Desperately trying to put off a decision on a 2030 decarbonisation target, but beset by the serried ranks of woolly-jumpered Lib Dem backbenchers, who are all demanding that he take the UK back to the 17th century, Ed Davey has decided to do what climate secretaries always do. He is going to give a speech bashing global warming sceptics! Nice one. That will please LibDem MPs, earn him nice write-ups in the Guardian and the Independent, and distract attention from the fact that he will be unable to give them what they want.
...some sections of the press are giving an uncritical campaigning platform to individuals and lobby groups.
This is not the serious science of challenging, checking and probing.
This is destructive and loudly clamouring scepticism born of vested interest, nimbyism, publicity seeking contraversialism or sheer blinkered, dogmatic, political bloody-mindedness.
This tendency will seize upon the normal expression of scientific uncertainty and portray it as proof that all climate change policy is hopelessly misguided.
It's alright Ed, we know you can't get a decarbonisation target through Parliament. Get over it.
It's funny to read the specific terms of the rant that Davey's speechwriters have crafted for him. As readers at BH know, ministers in DECC meet two kinds of people only: energy giants and green campaigners. Both these groups are of course are massive vested interests and the latter are the publicity seekers par excellence. So it takes the kind of chutzpah in which those ministers specialise for Davey to label his critics in this way. Particularly as he is going to deliver his speech at a meeting attended by a bunch of those same vested interests.

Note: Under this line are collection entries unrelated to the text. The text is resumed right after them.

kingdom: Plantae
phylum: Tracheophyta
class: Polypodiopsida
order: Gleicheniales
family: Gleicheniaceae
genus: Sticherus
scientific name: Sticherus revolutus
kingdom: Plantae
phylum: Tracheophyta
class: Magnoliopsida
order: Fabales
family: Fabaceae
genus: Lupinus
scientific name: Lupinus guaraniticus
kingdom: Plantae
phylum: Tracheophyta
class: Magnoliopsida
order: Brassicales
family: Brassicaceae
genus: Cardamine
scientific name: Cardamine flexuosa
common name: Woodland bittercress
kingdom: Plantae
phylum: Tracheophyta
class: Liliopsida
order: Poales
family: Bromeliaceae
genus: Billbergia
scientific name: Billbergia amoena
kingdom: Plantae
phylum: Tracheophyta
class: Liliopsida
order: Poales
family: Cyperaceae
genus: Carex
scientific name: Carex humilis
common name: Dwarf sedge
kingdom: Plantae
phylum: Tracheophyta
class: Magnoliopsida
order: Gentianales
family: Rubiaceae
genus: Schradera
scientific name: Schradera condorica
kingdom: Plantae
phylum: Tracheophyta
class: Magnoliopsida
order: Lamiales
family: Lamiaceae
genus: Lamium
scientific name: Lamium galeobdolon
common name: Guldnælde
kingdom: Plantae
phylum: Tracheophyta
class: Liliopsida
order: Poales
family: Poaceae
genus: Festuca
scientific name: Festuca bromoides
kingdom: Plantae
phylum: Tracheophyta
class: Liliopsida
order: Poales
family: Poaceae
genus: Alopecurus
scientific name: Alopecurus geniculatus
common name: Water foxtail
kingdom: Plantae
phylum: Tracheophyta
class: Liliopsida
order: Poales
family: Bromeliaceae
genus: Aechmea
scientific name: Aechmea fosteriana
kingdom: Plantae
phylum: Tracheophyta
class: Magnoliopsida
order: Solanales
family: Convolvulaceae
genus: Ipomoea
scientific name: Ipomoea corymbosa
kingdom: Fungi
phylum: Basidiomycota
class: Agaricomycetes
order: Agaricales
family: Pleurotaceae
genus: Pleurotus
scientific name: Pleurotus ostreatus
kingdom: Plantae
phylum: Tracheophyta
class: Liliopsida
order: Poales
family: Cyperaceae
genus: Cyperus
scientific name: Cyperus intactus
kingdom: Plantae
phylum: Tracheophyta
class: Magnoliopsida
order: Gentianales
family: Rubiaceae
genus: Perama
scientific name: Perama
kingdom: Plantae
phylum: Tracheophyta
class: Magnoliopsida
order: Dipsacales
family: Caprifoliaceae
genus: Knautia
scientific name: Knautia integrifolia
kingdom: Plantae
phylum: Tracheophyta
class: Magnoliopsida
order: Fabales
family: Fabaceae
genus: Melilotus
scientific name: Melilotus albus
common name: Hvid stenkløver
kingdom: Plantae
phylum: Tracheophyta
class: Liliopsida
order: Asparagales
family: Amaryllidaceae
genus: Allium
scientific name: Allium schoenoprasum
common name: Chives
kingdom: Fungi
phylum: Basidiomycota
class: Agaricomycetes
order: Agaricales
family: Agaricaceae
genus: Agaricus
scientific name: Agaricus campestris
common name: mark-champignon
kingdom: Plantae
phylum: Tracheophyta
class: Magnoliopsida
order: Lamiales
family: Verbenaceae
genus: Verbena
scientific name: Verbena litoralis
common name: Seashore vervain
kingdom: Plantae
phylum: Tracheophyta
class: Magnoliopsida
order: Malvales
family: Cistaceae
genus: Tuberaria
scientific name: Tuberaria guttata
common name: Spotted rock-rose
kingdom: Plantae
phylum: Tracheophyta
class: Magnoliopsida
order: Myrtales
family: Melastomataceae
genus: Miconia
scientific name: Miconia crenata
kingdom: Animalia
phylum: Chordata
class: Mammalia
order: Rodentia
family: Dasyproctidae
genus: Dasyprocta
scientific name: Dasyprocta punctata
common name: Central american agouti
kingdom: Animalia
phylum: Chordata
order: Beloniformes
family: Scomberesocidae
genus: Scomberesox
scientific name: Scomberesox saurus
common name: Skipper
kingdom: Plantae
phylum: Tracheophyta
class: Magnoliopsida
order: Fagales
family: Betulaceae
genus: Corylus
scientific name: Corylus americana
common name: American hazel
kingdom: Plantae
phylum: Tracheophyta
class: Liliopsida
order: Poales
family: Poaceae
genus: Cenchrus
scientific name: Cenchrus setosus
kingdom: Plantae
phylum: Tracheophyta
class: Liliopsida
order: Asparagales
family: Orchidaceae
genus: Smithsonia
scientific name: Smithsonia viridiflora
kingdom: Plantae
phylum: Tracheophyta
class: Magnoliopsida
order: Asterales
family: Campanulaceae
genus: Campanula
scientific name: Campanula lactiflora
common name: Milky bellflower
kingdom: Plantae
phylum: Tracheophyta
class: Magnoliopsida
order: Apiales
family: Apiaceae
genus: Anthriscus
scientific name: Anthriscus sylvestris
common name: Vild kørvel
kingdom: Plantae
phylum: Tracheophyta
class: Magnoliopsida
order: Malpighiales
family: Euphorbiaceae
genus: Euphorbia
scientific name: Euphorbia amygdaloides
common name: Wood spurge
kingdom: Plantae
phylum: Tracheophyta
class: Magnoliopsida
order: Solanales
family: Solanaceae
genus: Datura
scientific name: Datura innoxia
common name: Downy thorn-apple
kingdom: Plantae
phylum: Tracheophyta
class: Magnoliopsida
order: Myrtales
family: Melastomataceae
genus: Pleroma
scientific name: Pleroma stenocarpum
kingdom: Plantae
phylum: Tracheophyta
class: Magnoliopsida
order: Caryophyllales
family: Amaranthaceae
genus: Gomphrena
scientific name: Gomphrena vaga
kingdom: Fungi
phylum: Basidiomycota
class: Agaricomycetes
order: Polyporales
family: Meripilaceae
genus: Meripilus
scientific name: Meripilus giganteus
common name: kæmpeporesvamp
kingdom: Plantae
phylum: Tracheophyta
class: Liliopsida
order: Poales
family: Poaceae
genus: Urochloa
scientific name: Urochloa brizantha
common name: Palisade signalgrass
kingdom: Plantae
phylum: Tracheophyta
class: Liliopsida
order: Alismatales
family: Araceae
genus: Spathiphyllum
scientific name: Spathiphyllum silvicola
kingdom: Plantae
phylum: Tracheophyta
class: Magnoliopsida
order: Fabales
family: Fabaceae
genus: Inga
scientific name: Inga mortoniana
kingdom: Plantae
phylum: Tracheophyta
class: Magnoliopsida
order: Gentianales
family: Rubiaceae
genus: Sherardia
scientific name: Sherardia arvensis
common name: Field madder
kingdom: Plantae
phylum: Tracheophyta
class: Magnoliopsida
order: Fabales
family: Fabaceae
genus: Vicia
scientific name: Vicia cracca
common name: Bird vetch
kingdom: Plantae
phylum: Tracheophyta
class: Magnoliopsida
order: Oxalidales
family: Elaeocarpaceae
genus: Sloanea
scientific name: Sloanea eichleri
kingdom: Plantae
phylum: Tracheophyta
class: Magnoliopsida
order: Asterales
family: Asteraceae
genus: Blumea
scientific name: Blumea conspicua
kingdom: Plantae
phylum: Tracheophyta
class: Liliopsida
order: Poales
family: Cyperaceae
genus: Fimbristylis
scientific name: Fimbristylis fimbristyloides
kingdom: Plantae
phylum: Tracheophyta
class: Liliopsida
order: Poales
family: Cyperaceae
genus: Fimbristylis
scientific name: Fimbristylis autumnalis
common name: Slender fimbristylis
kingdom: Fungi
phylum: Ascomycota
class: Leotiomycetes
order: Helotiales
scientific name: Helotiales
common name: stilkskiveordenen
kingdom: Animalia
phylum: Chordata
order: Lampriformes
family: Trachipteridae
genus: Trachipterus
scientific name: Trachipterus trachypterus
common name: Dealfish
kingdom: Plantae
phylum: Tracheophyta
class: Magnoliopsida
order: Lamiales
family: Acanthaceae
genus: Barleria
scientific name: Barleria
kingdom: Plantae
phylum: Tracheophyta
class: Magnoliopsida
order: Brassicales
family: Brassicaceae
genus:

You can imagine how this sort of thing comes together. The speechwriters will be spectacularly uninformed on the global warming debate or what it is that sceptics are doing or saying. Their work will be based on what they read in the Guardian last week; probably Nuccitelli et al. They probably know that they know little or nothing, but there is a simple political requirement for a distraction. So we can watch and snigger and move on to something more important.